Music and the manager came closer when Tandon was offered the job of starting Virgin India’s country office. “This meant that I was working with Shaan, Shubha Mudgal and Alisha Chinoy, while on the international front I became acquainted with artistes like Rolling Stones, Pink Floyd, Richard Clayderman and Deep Purple.”
No wonder he got boy bands C21 and Blue to rock with Sunidhi Chauhan for Oh! What a babe and Shaan for One Love. “As a student of marketing, I know that you have to keep your product different from the rest,” he explains.
His MBA and ICWA degrees, insists Tandon, have come to the melody-maker’s use. “Till I become a Rahman, I want to retain my corporate position. Being a country manager of an MNC gives me an identity other than that of a struggling musician. I do not have to prostrate myself to the whims of producers,” he explains.

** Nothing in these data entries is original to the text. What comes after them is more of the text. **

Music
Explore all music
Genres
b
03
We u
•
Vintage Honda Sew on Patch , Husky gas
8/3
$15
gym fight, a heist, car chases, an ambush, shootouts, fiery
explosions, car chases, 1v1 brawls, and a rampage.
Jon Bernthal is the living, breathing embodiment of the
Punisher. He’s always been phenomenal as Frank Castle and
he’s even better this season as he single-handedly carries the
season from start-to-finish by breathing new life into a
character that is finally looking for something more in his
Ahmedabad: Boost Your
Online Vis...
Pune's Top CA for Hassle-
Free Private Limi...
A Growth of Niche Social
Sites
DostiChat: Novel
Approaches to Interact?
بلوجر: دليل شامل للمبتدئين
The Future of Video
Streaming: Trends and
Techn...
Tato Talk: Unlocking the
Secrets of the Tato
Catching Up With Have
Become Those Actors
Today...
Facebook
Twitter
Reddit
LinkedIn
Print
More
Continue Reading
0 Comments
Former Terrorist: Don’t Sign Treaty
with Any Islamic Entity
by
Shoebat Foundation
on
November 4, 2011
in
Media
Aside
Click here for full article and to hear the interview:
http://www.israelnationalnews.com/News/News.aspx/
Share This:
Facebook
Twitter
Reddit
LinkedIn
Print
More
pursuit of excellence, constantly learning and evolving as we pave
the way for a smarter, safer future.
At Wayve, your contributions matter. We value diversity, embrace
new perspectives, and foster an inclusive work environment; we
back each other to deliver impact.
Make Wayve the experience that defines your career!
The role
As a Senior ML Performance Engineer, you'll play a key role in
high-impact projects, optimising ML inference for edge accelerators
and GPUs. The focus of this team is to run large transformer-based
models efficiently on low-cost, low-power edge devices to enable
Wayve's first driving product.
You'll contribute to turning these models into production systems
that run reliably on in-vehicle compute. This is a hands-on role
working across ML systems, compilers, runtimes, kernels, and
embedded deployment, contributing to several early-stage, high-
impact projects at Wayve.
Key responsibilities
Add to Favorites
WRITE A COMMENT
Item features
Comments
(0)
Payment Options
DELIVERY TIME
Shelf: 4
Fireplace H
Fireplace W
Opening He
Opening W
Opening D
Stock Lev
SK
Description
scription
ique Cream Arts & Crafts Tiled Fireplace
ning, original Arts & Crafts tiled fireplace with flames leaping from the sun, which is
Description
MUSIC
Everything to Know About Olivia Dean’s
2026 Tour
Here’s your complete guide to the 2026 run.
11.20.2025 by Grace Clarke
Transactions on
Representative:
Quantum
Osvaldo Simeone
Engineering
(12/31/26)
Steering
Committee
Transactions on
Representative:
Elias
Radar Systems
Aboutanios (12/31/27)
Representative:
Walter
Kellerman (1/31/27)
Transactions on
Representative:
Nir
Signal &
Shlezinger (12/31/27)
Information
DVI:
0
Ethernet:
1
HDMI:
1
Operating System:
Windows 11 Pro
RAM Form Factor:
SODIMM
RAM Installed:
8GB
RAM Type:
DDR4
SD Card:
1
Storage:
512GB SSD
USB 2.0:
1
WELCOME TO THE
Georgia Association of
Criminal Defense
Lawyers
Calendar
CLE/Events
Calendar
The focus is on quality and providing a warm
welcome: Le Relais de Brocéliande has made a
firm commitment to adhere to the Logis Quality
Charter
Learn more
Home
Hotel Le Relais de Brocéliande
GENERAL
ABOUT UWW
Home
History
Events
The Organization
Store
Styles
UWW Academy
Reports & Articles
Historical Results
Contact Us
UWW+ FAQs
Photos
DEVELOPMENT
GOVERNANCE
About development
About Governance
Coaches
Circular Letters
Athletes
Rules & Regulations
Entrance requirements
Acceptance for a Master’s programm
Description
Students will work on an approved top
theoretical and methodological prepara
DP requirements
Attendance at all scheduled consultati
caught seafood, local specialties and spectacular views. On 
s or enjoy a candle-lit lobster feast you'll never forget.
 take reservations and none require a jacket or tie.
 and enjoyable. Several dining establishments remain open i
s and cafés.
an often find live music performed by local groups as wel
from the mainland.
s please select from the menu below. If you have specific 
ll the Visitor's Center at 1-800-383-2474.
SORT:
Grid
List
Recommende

Sensitivity is something Tandon seeks in the people
he makes music for. That is why he considers his chance meeting with Madhur Bhandarkar
fortunate. He was having coffee at JW Mariott when an acquaintance introduced
him to the maker of Chandni Bar at the next table. “I invited him over
to my music room the next day. Even as we jammed, he booked two tunes for his
film Page 3.” It was a matter of time till Tandon was asked to do the other
five songs as well.
Tandon has several notes to be proud of in Page 3 — Lata Mangeshkar’s return to a non-Yash Raj Films banner, Shaan and Sagarika recording their first filmi duet (“I gave the brother-sister duo a philosophical song rather than a romantic one”) and Adnan Sami, a favourite.
Ask him how he manages to balance corporate responsibilities with a music-maker’s calling, and he shrugs, “Paapi pet ka sawaal hai”.